Deckers (DECK) Beats Earnings Lowers Guidance

Shares of footwear maker Deckers Outdoor Corp. (DECK) are getting hammered in morning trading after the company posted higher-than-expected fourth quarter profit but forecast its 2009 profit will be below estimates.

The company, which makes innovative, functional, and fashion-oriented footwear under the Simple®, UGG®, and Teva®, TSUBO® and Deckers® brands, said it earned $4.05 per share for the fourth quarter, excluding charges, compared to $2.69 per share a year ago on the same basis. Sales increased 56 percent to $303.5 million.

Analysts on average were looking for earnings of $3.95 per share for the quarter. On a GAAP basis, which includes a pre-tax non-cash write down of $20.9 million, earnings were $3.07 per share.

For the full year, Deckers earned $7.27 per share on a non-GAAP basis compared to $5.06 per share last year.
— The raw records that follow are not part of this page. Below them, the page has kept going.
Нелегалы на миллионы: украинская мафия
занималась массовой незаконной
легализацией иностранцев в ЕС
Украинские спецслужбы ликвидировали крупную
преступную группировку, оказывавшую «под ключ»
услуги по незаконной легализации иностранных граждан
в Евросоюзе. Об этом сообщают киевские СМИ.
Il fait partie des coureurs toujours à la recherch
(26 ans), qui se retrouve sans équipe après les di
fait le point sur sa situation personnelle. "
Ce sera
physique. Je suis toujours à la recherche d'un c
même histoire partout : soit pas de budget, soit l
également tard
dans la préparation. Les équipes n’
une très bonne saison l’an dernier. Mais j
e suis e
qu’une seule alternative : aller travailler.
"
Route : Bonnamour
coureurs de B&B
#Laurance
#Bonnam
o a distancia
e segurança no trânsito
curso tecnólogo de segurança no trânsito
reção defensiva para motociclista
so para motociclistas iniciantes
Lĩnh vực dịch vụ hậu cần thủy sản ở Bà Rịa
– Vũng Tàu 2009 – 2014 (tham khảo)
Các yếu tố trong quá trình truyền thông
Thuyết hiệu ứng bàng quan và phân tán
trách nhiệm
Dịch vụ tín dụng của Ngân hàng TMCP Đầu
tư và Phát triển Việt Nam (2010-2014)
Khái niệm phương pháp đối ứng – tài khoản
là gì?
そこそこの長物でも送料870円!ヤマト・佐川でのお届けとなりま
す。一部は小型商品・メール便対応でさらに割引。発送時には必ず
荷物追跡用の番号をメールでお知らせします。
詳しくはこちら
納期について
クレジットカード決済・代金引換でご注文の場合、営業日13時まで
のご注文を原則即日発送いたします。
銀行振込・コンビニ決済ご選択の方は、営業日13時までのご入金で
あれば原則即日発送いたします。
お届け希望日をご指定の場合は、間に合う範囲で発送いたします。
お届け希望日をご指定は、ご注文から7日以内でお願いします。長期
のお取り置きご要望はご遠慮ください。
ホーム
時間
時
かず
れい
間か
Sales grew 53 percent to $689.4 million.

But there are signs that business is weakening. While the company’s backlog of orders from its wholesale customers was up over 40 percent at December 31, inventories increased 79 percent to $92.7 million in the quarter.

One analyst, from Susquehanna Financial, said that “the inventory levels are not comforting in this economic environment,” and that there could be a huge back-up of product that they will need to move somehow.

Deckers also said it expects earnings for the current quarter to fall about 28 percent due to higher costs related to new retail stores, warehouse operations and general administrative costs.

That didn’t sit well with analysts who were looking for an earnings increase of 10 percent for the quarter. For the full-year the expectations are for flat earnings growth ($7.27 per share, non-GAAP or lower) when analysts were looking for $8.05 per share.

Deckers’ UGG sheepskin footwear brand continues to sell well. Sales rose 62 percent in the quarter to $288 million. The current economic environment is helping its sales, analysts say, as retailers are sticking with proven winners when it comes to placing orders and reorders. Teva sales fell nearly two percent in fiscal ’08, while Simple sales grew 27 percent for the year.

Chairman, President and CEO Angel Martinez said the company is fully cognizant of the challenges confronting the industry and that’s why the company made such modest growth assumptions for the year (in addition to flat earnings, the company is forecasting just 6 percent to 9 percent revenue growth).

“That said, we remain confident about our long-term prospects and believe that the current retail environment is creating new opportunities for market share gains,” he said.